In paragraph 45 the EAT rejected HMRC’s submission that, in some cases, travelling was a person’s work, and if they were paid by reference to the time they spent doing it, it would be ‘time work’ within the meaning of regulation 30, despite regulation 34. If the Regulations are interpreted as a whole ‘as the Supreme Court has held that we are required to do, “just” travelling is not work for the purposes of’ the Regulations. Unless the worker was doing ‘work’ while travelling, the time spent travelling was not work within regulation 30. The facts that the travel was for the purposes of doing work for the employer, or that the employer obliged the worker to do it, did not make it ‘work’. Nor could it make a difference if the form of transport, or time of travel, were ‘mandated’ by the employer. Those were just different ways in which a worker might be obliged by the employer to do something. ‘Nuances in the form that obligation takes cannot change what would ordinarily be understood as “travel” into “work”’ (paragraph 45).

53.

The EAT explained in paragraph 46 why regulation 34 was not dealing with ‘ordinary commuting’, and why that concept was irrelevant. The ET’s concern that the workers were not doing an ‘ordinary commute’ was beside the point. The EAT recognised in paragraph 47 that this interpretation might be thought to cause injustice on these facts, for two reasons. First, the travel in this case was very long.

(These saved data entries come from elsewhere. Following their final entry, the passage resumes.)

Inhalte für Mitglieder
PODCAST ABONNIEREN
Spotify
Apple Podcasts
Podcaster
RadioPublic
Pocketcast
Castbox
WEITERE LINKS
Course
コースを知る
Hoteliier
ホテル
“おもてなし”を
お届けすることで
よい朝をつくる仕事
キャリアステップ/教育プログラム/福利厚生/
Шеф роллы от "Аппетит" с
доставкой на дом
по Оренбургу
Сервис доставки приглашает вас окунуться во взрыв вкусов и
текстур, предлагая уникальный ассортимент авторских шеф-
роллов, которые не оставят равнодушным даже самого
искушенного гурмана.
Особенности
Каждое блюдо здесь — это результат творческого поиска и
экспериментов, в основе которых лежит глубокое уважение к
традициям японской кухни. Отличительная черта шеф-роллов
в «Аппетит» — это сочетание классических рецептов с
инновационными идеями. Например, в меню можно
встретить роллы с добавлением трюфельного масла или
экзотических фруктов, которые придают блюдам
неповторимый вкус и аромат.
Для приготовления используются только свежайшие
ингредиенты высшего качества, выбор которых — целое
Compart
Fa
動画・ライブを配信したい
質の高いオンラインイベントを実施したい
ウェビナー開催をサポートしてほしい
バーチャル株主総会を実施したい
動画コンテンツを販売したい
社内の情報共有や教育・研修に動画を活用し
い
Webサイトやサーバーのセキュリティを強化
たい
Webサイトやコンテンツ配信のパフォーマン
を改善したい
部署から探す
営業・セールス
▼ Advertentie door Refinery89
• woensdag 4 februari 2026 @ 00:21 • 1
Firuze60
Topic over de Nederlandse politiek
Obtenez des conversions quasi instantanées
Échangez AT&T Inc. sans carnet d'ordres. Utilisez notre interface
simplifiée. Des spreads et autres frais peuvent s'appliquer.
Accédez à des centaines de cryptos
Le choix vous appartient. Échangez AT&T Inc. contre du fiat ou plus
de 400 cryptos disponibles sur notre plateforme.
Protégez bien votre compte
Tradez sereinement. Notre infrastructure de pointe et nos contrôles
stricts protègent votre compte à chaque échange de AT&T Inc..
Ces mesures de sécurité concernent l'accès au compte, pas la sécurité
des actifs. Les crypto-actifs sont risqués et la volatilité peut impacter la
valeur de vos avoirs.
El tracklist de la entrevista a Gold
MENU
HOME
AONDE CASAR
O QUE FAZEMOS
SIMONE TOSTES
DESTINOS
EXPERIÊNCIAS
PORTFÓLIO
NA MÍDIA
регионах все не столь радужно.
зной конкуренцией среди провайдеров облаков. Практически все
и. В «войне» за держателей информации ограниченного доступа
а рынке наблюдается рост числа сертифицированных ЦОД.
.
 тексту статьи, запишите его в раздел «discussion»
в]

Second, the regulations gave the employer significant power to decide whether or not workers are entitled to the NMW on such journeys, according to whether or not the employer required them to be collected from, and returned, to their homes.

54.

Any such injustice was for the legislature to deal with. It might be tempting to uphold the ET for the benefit of the workers in this case, the EAT did not ‘consider that such a result would properly represent the law in the light of’ Mencap. The EAT was ‘bound to apply the terms of’ the Regulations ‘as drafted. The meaning of the Regulations is, following Mencap, sufficiently clear that there is no scope for an alternative purposive interpretation here’ (paragraph 48).

55.

The EAT said that the ET had ‘frankly acknowledged’, in paragraph 243, that the workers were not ‘engaged in work in the ordinary sense while travelling on the minibus’. The EAT said that, ‘in the light of the law as I find it to be, that was an end of the matter’. If the ET had read regulations 30 and 34 together, rather than sequentially, it would have concluded that the workers were not doing time work on the bus (paragraph 49).

56.

The EAT added that the ET’s ‘efforts to explain why it considered that the workers were working while sat on the minibus are in substance indistinguishable from the efforts of counsel in the Mencap case to argue that ‘sleep’ was ‘work’’. The Supreme Court had rejected that submission and the same ‘inevitably goes for the [ET’s] efforts in this case to find that travel was work because it was onerous, unpleasant, lengthy in duration and mandated by the employer’. It was, it seemed to the EAT, as it had seemed to the ET, ‘unavoidably still “travel” and not “work” applying the ordinary meaning of those terms’. The workers would have been ‘free to talk, snooze, read, and if they had the necessary electronic devices, to listen to music, watch a film or spend their time applying for more agreeable employment’ (paragraph 50).

57.

In paragraph 51 the EAT decided that this was one of ‘those rare cases’ in which, once the law was properly interpreted and applied to the facts found by the ET, there was ‘only one right answer’. This reflected the parties’ agreement (see paragraph 39). Miss Hughes accepted in her oral submissions that, if the EAT’s legal analysis was correct, the EAT was also right that the case should not be remitted to the ET.